We are now living in a relationship with Father God through Jesus Christ and because of this we really want to live this sanctified life, this life of a living sacrifice, and we feel that we are letting him down when we do not…
But even when we fall back into the ways we used to do things in the past, we do not feel, as a utilitarian might do, that we are failures by our own standards, or (more likely) we do not change the goal posts, as a utilitarian might do to justify our own behaviour and seek to show others (and ourselves) that we are still one of the good guys.
Nor do we feel that we are condemned, as someone might feel who is frightened of God
No, we make a swift repentance, a brief washing of the feet in Jesus splendid analogy at the Last Supper in John 13:10. We keep short accounts and Father God sends us back into the world again..restored not failed…loved and forgiven
In short, we live a good life because we are children of God. We are in relationship with the Father, through the Son and we have the confident hope of glory.
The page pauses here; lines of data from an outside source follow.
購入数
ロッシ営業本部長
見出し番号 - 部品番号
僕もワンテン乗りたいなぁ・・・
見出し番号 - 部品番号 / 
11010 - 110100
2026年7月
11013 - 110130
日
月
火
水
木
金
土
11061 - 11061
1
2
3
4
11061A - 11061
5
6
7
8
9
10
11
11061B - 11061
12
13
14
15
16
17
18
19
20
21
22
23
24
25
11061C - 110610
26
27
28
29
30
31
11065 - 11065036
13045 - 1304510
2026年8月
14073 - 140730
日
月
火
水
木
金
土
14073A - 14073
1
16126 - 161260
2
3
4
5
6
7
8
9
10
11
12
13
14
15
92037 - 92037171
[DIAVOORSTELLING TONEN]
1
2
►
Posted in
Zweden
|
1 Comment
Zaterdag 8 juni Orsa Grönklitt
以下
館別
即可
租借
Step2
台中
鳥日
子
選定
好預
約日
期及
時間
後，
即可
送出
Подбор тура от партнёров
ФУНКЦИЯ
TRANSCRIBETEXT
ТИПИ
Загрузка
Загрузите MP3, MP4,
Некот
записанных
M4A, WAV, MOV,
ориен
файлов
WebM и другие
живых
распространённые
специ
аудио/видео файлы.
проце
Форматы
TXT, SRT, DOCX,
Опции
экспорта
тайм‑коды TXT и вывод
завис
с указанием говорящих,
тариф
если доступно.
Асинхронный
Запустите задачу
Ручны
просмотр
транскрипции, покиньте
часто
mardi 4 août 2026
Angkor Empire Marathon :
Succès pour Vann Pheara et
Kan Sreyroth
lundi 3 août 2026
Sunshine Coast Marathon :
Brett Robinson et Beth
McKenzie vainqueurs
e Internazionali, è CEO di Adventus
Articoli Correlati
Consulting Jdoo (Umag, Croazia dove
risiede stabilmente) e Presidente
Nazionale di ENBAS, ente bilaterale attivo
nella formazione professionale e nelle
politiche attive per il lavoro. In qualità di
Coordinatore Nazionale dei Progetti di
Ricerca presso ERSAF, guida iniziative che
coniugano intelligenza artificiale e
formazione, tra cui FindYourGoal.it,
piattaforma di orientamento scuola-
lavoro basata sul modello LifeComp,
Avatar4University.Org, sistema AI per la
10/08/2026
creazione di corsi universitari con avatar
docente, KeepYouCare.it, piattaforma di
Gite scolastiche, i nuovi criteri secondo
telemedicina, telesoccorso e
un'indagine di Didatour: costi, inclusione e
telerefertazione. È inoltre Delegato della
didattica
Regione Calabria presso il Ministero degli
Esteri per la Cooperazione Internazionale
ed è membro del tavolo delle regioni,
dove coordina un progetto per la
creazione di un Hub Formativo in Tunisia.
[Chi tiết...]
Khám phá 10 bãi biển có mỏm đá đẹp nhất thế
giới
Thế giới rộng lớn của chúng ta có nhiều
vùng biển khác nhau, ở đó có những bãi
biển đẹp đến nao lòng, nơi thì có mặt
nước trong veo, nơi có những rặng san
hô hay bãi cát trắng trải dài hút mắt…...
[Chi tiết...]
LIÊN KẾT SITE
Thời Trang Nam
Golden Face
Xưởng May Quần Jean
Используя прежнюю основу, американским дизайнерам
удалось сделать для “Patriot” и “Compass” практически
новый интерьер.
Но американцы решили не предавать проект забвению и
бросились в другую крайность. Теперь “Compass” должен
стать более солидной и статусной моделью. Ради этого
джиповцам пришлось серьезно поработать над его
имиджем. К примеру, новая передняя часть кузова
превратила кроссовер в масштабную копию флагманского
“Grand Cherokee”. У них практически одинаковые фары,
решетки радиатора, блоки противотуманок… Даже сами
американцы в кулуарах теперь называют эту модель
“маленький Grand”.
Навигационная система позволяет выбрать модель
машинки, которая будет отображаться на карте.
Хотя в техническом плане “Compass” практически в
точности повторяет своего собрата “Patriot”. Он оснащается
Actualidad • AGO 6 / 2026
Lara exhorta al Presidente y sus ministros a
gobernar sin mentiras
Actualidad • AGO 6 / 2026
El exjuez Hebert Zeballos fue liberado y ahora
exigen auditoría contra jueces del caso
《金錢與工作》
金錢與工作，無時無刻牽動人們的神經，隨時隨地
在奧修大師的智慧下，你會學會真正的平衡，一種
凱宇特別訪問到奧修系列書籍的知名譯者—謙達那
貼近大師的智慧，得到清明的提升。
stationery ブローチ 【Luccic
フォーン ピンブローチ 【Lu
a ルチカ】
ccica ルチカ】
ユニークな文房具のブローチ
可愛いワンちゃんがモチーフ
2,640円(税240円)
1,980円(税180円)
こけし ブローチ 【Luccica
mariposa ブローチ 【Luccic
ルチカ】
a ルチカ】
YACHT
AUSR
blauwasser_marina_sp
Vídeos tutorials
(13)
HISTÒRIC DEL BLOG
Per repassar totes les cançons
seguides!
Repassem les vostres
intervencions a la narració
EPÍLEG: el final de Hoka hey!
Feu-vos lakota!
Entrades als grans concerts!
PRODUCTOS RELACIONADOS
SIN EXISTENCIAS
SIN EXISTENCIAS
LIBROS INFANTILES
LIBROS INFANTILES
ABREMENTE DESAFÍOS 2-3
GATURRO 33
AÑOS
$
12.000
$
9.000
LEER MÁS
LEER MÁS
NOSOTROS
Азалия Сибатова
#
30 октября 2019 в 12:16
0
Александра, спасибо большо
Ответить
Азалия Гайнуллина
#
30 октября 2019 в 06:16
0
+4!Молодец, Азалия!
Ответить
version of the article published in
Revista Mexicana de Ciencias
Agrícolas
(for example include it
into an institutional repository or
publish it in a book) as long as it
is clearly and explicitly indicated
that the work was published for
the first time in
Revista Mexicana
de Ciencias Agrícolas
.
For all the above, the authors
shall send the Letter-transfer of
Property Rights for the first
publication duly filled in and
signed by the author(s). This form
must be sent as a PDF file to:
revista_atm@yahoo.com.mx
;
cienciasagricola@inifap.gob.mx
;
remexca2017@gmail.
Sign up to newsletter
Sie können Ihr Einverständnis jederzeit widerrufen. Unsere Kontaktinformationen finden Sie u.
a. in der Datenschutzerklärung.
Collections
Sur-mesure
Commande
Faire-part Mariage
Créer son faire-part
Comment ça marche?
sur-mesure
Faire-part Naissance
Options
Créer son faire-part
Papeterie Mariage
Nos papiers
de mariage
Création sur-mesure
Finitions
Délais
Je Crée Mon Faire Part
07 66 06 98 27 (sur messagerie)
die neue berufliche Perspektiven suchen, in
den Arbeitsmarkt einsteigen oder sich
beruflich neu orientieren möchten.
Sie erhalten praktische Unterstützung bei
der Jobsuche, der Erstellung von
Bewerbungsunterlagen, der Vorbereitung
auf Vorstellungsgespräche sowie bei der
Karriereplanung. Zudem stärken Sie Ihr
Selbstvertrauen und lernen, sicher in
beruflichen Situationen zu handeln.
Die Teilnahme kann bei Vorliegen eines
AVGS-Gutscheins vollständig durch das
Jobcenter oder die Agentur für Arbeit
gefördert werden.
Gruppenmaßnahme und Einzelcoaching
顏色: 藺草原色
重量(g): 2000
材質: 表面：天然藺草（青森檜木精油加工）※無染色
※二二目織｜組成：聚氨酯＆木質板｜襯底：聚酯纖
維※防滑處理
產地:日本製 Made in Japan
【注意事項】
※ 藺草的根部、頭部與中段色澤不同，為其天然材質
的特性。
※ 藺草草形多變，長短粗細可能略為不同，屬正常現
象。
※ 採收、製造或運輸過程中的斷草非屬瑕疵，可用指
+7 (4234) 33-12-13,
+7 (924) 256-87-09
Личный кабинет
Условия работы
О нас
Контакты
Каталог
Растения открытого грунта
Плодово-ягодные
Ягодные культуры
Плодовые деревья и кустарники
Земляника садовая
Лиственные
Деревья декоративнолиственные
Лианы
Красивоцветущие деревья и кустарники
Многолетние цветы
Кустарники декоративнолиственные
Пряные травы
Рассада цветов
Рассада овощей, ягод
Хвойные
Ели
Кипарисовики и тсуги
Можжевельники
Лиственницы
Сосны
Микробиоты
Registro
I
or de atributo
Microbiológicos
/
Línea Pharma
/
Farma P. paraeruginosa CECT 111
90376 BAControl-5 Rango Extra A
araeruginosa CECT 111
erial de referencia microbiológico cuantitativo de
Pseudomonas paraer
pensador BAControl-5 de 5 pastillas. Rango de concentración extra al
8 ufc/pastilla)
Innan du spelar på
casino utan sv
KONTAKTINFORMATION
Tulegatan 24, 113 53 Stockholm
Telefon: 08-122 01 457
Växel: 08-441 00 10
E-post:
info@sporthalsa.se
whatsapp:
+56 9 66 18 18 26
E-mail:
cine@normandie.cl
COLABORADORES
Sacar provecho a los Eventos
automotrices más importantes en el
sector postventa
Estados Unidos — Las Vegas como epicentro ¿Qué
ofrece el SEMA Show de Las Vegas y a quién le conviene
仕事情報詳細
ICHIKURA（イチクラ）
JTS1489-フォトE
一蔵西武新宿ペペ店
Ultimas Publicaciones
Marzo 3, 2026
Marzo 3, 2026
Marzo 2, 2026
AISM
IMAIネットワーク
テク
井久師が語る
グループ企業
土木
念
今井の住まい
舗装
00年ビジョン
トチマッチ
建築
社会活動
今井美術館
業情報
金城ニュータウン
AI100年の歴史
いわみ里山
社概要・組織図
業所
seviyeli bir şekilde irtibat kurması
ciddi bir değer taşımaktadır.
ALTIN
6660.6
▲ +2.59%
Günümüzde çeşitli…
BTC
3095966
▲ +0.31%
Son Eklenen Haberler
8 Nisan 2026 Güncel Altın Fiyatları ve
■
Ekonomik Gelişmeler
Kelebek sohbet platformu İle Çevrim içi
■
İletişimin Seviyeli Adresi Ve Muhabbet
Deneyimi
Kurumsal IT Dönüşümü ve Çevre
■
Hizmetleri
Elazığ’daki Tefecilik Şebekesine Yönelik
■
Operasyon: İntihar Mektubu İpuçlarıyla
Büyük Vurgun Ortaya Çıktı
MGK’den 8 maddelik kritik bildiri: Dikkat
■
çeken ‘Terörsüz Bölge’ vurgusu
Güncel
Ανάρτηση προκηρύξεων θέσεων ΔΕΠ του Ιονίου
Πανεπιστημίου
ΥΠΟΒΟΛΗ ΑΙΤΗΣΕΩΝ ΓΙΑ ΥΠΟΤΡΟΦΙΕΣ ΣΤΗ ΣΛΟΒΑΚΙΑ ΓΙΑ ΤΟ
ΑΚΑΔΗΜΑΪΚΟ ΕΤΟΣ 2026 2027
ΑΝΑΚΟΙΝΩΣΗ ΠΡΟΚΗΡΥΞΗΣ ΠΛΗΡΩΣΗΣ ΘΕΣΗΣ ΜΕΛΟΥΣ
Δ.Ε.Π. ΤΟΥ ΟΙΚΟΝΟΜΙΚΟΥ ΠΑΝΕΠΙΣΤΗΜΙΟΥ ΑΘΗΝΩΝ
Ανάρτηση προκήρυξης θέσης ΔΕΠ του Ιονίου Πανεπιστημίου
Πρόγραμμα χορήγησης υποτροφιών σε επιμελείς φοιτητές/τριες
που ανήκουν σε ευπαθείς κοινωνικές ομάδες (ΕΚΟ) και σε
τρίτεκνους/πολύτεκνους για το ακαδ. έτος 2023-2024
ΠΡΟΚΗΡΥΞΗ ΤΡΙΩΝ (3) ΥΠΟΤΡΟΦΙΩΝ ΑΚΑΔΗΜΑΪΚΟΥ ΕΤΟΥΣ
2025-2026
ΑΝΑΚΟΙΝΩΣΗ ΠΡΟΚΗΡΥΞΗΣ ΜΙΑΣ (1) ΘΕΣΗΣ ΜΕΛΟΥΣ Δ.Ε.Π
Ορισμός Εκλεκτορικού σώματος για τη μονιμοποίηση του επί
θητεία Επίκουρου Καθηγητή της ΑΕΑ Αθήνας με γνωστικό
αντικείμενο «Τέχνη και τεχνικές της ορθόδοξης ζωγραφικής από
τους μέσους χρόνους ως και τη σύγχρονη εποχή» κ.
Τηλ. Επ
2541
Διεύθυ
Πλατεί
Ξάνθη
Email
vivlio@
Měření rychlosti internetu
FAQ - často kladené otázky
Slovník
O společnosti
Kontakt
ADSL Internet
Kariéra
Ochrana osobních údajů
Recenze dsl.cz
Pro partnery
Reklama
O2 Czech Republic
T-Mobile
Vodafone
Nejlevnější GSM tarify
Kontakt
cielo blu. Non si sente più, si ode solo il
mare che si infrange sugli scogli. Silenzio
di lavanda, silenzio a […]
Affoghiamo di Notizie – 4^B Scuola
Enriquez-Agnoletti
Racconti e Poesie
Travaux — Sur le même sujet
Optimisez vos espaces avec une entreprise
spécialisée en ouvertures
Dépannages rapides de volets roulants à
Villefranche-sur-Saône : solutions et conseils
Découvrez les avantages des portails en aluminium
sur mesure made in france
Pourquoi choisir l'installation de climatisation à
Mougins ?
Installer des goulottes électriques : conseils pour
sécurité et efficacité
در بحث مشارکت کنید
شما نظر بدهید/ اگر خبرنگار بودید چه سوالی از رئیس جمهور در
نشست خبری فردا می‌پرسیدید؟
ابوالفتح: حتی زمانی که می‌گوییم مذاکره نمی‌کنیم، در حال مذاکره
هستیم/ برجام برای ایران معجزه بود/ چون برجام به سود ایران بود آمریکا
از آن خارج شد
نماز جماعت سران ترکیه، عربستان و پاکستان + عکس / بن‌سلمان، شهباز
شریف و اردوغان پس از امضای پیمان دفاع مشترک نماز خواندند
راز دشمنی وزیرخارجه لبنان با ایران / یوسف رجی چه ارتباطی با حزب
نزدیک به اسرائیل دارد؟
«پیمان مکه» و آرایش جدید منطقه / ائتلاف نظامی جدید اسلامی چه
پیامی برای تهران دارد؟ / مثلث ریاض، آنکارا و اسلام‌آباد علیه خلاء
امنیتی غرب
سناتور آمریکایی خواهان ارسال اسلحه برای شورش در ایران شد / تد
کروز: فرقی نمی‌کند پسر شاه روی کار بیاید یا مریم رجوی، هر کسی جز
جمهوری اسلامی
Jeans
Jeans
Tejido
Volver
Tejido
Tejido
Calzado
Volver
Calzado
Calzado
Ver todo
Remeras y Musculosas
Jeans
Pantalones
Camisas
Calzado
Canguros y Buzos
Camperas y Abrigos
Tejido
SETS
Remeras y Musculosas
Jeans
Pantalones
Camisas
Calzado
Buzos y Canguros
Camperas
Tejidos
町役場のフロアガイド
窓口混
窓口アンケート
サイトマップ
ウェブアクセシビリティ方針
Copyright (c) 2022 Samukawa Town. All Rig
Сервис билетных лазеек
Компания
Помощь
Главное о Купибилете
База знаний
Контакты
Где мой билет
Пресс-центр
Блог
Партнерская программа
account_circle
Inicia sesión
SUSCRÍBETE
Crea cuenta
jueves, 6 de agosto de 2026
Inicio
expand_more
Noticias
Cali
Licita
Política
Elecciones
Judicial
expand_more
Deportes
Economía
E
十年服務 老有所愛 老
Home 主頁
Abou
So, if I had met St. Paul in Dubai in the 1980s and he had seen how I lived, I don’t think he would have berated me for my behaviour, like some schoolmaster, but he might, I think, have asked as I believe he is asking us all today
‘Do you know who you are?’
‘Do you know who you can be?’
‘Do you know that Father God, the Creator of the Universe loves you and wants you to be his son?
Amen
So two brief prayers:
Firstly, for anyone who may feel that they have never crossed that boundary that Jesus spoke of to Nicodemus…who feels that they have never been re-born, who doesn’t have a personal relationship in Jesus Christ: Lets pray – just say this prayer in your hearts after me
“Lord Jesus Christ, I am sorry for the things I have done wrong in my life (take a few moments to ask his forgiveness for anything particular that is on your conscience).
Please forgive me.
I now turn from everything that I know is wrong. Thank you that you died on the cross for me, so that I could be forgiven and set free. Thank you that you offer me forgiveness and the gift of your Spirit.
I now receive that gift.
Please come into my life by your Holy Spirit to be with me forever.
Thank you Lord Jesus, Amen.”
If this is the first time you have prayed this please do let me know so that I can pray for you specifically.
And for those who have prayed that prayer before:
Let us pray, Father God, I know that I am your child and that you are calling me to make my whole body a living sacrifice, please show me now things in my life which I should sacrifice for you…
How I can be transformed, and give me the strength
To carry this out
Amen
Romans 12:1-2
12 I appeal to you therefore, brothers and sisters, by the mercies of God, to present your bodies as a living sacrifice, holy and acceptable to God, which is your spiritual worship. 2 Do not be conformed to this world, but be transformed by the renewing of your minds, so that you may discern what is the will of God—what is good and acceptable and perfect.
The Holy Bible: New Revised Standard Version. (1989). (Ro 12:1–2). Nashville: Thomas Nelson Publishers.